| Your goal |
Reproduce the entire forum thread about the vertical hanger word for word.

# Will this work as a vertical hanger?



## lee1000 (Nov 12, 2019)

Hey guys. I am no electrician and I usually stay well away from electrics, but I thought that this seemed easy.

I knew how to rig the wires but I was just unsure about earthing. I bought these metal (magnetic) plates and screwed it to the plastic electronic housing and then screwed the earth wire to that. The ceramic mogul is just bolted on from the inside of the housing.

The hanger is for a cmh 315w with digiballast. I also have the e40 adapter which has not been screwed onto the mogul socket yet.

Can any sparky's confirm this is good to go for me?


----------



## happy hobo (Nov 12, 2019)

lee1000 said:


> Hey guys. I am no electrician and I usually stay well away from electrics, but I thought that this seemed easy.
> 
> I knew how to rig the wires but I was just unsure about earthing. I bought these metal (magnetic) plates and screwed it to the plastic electronic housing and then screwed the earth wire to that. The ceramic mogul is just bolted on from the inside of the housing.
> 
> ...


----------



## lee1000 (Nov 12, 2019)

Here is how it looks from above. There are no wires rubbing and the cable is fed to a gland seal. You can see with the first photo, the chain takes all the weight so there is absolutely no strain on the cable. What would I do to clean it up a little?


----------



## happy hobo (Nov 12, 2019)

It's where the insulated power cable rubs against the box that I was referring to.

| Listed entries |
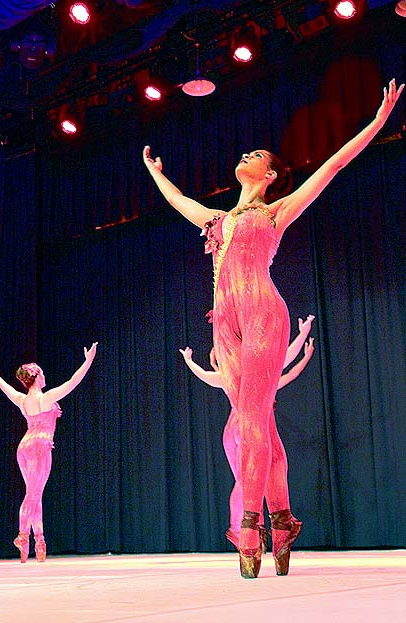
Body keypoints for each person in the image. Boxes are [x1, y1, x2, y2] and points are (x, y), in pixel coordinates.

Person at [143, 79, 404, 578]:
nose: (247, 154)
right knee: (258, 423)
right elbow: (178, 201)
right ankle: (282, 520)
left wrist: (377, 121)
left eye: (257, 155)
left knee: (251, 423)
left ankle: (251, 525)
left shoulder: (276, 211)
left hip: (263, 313)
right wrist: (155, 173)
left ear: (270, 175)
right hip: (224, 326)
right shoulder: (216, 219)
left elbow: (333, 166)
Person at [180, 315, 314, 569]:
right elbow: (285, 362)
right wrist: (302, 337)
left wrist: (190, 362)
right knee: (252, 481)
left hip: (236, 431)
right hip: (245, 430)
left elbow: (286, 365)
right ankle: (247, 533)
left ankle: (250, 534)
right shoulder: (248, 374)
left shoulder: (238, 375)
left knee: (248, 482)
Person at [0, 343, 98, 563]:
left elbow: (3, 385)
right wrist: (88, 360)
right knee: (33, 495)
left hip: (24, 447)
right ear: (37, 377)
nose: (44, 376)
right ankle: (23, 536)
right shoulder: (47, 398)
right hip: (40, 447)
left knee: (34, 493)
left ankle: (39, 540)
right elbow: (73, 382)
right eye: (41, 373)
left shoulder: (22, 400)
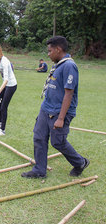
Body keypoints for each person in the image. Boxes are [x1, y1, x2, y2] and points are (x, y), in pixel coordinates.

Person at [21, 36, 89, 178]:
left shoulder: (69, 66)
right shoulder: (58, 64)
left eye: (50, 51)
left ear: (58, 49)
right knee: (39, 138)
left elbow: (68, 94)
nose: (48, 54)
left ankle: (80, 162)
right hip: (46, 108)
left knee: (58, 142)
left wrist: (61, 118)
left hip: (59, 112)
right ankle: (39, 170)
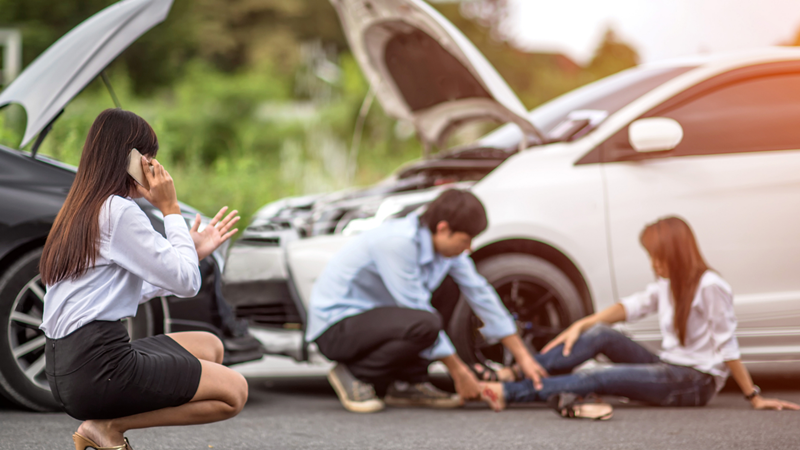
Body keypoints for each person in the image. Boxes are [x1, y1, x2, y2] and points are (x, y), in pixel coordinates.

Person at [40, 109, 247, 450]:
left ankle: (104, 424)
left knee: (210, 346)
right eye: (148, 156)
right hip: (99, 367)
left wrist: (190, 254)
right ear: (128, 158)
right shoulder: (118, 211)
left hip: (68, 366)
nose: (153, 165)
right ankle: (107, 426)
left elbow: (122, 291)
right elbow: (187, 284)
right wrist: (171, 210)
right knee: (234, 392)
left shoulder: (81, 208)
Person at [479, 216, 799, 417]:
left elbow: (728, 347)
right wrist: (581, 324)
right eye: (651, 257)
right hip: (670, 366)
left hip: (694, 382)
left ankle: (509, 392)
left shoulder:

| Response below |
# Will this work as a vertical hanger?



## lee1000 (Nov 12, 2019)

Hey guys. I am no electrician and I usually stay well away from electrics, but I thought that this seemed easy.

I knew how to rig the wires but I was just unsure about earthing. I bought these metal (magnetic) plates and screwed it to the plastic electronic housing and then screwed the earth wire to that. The ceramic mogul is just bolted on from the inside of the housing.

The hanger is for a cmh 315w with digiballast. I also have the e40 adapter which has not been screwed onto the mogul socket yet.

Can any sparky's confirm this is good to go for me?


----------



## happy hobo (Nov 12, 2019)

lee1000 said:


> Hey guys. I am no electrician and I usually stay well away from electrics, but I thought that this seemed easy.
> 
> I knew how to rig the wires but I was just unsure about earthing. I bought these metal (magnetic) plates and screwed it to the plastic electronic housing and then screwed the earth wire to that. The ceramic mogul is just bolted on from the inside of the housing.
> 
> ...


----------



## lee1000 (Nov 12, 2019)

Here is how it looks from above. There are no wires rubbing and the cable is fed to a gland seal. You can see with the first photo, the chain takes all the weight so there is absolutely no strain on the cable. What would I do to clean it up a little?


----------



## happy hobo (Nov 12, 2019)

It's where the insulated power cable rubs against the box that I was referring to.